REPUBLIKA.CO.ID, JAKARTA -- Risiko terkena strok dapat meningkat saat orang terinfeksi virus flu maupun virus SARS-CoV-2 penyebab Covid-19. Namun, studi terbaru menemukan Covid-19 delapan kali lebih mungkin menyebabkan serangan strok daripada flu.
Sekitar 1,6 persen dari lebih dari 1.900 pasien Covid-19 dilaporkan menderita strok, sementara 0,2 persen dari hampir 1.500 pasien flu parah juga mengalami hal serupa. Para peneliti pun mengingatkan bahwa para profesional medis harus waspada terhadap tanda dan gejala strok saat merawat pasien infeksi virus corona jenis baru.
“Dokter dan praktisi kesehatan yang merawat pasien Covid-19 harus selalu waspada terhadap tanda dan gejala strok karena diagnosis yang cepat dapat memungkinkan pengobatan strok yang efektif,” ujar Neal Parikh, salah satu peneliti yang merupakan seorang asisten profesor neurologi dan ilmu saraf di Weill Cornell Medicine, New York, Amerika Serikat (AS).
Parikh mengatakan, tim peneliti mendukung gagasan bahwa Covid-19 lebih parah daripada infeksi influenza (flu). Dalam studi, ia bersama rekan-rekan peneliti membandingkan kejadian strok di antara pasien Covid-19 dan pasien flu di dua rumah sakit New York.

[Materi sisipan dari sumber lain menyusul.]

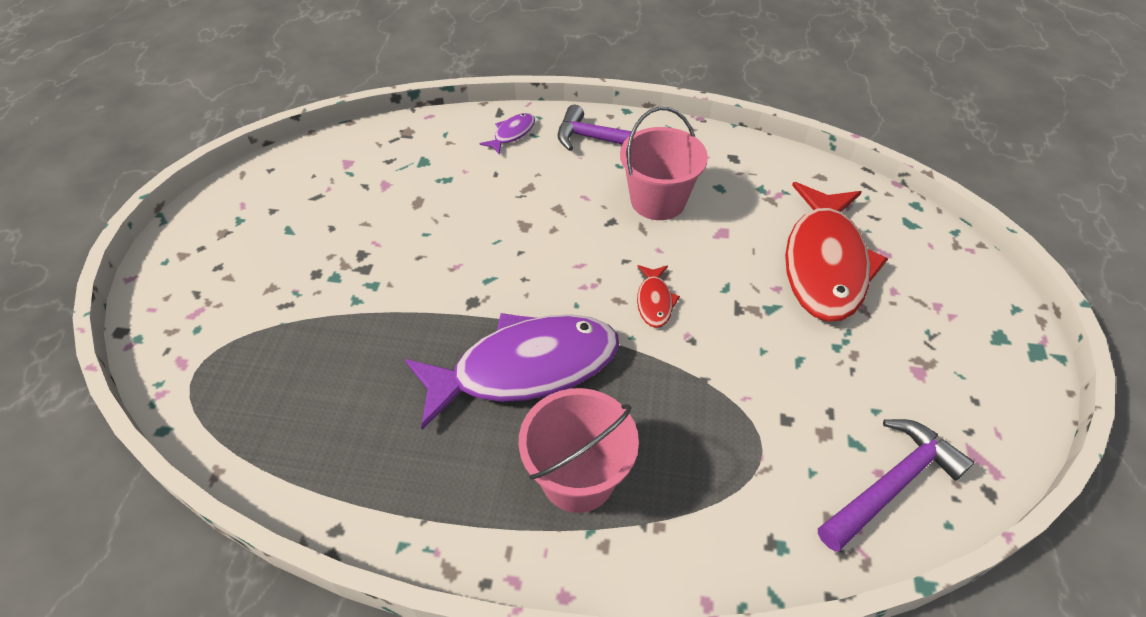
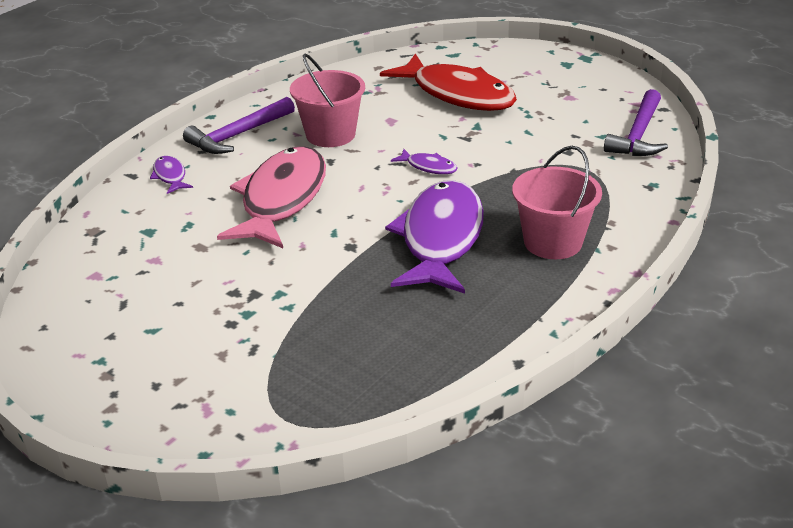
camera: 60 degrees left, 15 degrees down
red fish [637,265,680,328] -> purple fish [391,149,458,174]
purple hammer [818,419,975,552] -> purple hammer turned 150 degrees counterclockwise [604,89,668,156]
none -> pink fish [217,146,326,248]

Pasien Covid-19 dianalisis mulai dari 4 Maret hingga 2 Mei, sementara data flu yang diamati mulai dari 1 Januari 2016 hingga 31 Mei 2018. Dua ahli saraf yang meninjau temuan tidak terkejut bahwa Covid dikaitkan dengan strok.
Larry Goldstein, profesor dan ketua neurologi di Universitas Kentucky mengatakan, infeksi dan kondisi peradangan lainnya merupakan faktor risiko strok, sehingga tidak mengherankan bahwa pasien Covid-19 mungkin mengalami strok sebagai komplikasi infeksi. Covid-19 juga dikaitkan dengan pembekuan darah yang dapat meningkatkan risiko strok.
Salman Azhar, dokter yang menjadi kepala penanganan strok di Lenox Hill Hospital di New York mengatakan, virus corona jenis baru memiliki kecenderungan menyebabkan beberapa tingkat pembekuan. Bisa jadi itu merupakan akibat parahnya peradangan di dalam tubuh.
Azhar menjelaskan bahwa Covid-19 menyerang sel-sel yang melapisi pembuluh darah, yang merupakan salah satu alasan meningkatnya risiko pembekuan darah sebagai penyebab strok. Antibodi, menurutnya, juga berperan dalam perkembangan strok.
"Ada antibodi yang telah kita kenal sejak lama, tidak ada hubungannya dengan virus ini, tetapi kita tahu itu meningkatkan risiko orang untuk mengalami strok dan gumpalan pembuluh darah lainnya, dan kita melihat mereka dalam insiden yang lebih tinggi pada pasien dengan Covid-19,” jelas Azhar.
Karena risiko tersebut, pasien Covid-19 diawasi untuk tanda-tanda pembekuan. Secara umum, setiap pasien infeksi virus corona jenis baru mendapatkan obat pengencer darah tingkat rendah untuk mencoba dan mencegah pembekuan.
Lebih lanjut, Azhar mengatakan, pasien Covid-19 yang mengalami pembekuan darah memakai pengencer darah dengan dosis yang lebih tinggi agar mereka tidak mengalami pembekuan darah yang dapat merusak organ vital. Ini berlaku bagi pasien yang berusia muda maupun lanjut, karena semuanya berpotensi mengalami pembekuan darah dengan risiko paling parah.
Pada beberapa orang, strok mungkin merupakan gejala awal Covid-19. Dalam studi ini, lebih dari seperempat pasien infeksi virus corona jenis baru datang ke ruang gawat darurat karena diagnosis strok yang kemudian diketahui terkait virus ini.
Meski demikian, Azhar mengatakan, hanya sebagian kecil pasien Covid-19 yang mengalami strok. Dari 916 pasien yang memiliki virus dalam penelitian ini, 31 menderita strok. Namun, kecacatan setelah strok dapat menjadi efek jangka panjang dari infeksi virus corona jenis baru.
"Bagaimanapun, Covid-19 jelas terkait dengan kecenderungan pembentukan gumpalan darah dan strok perlu dipertimbangkan sebagai kemungkinan komplikasi,” kata Azhar.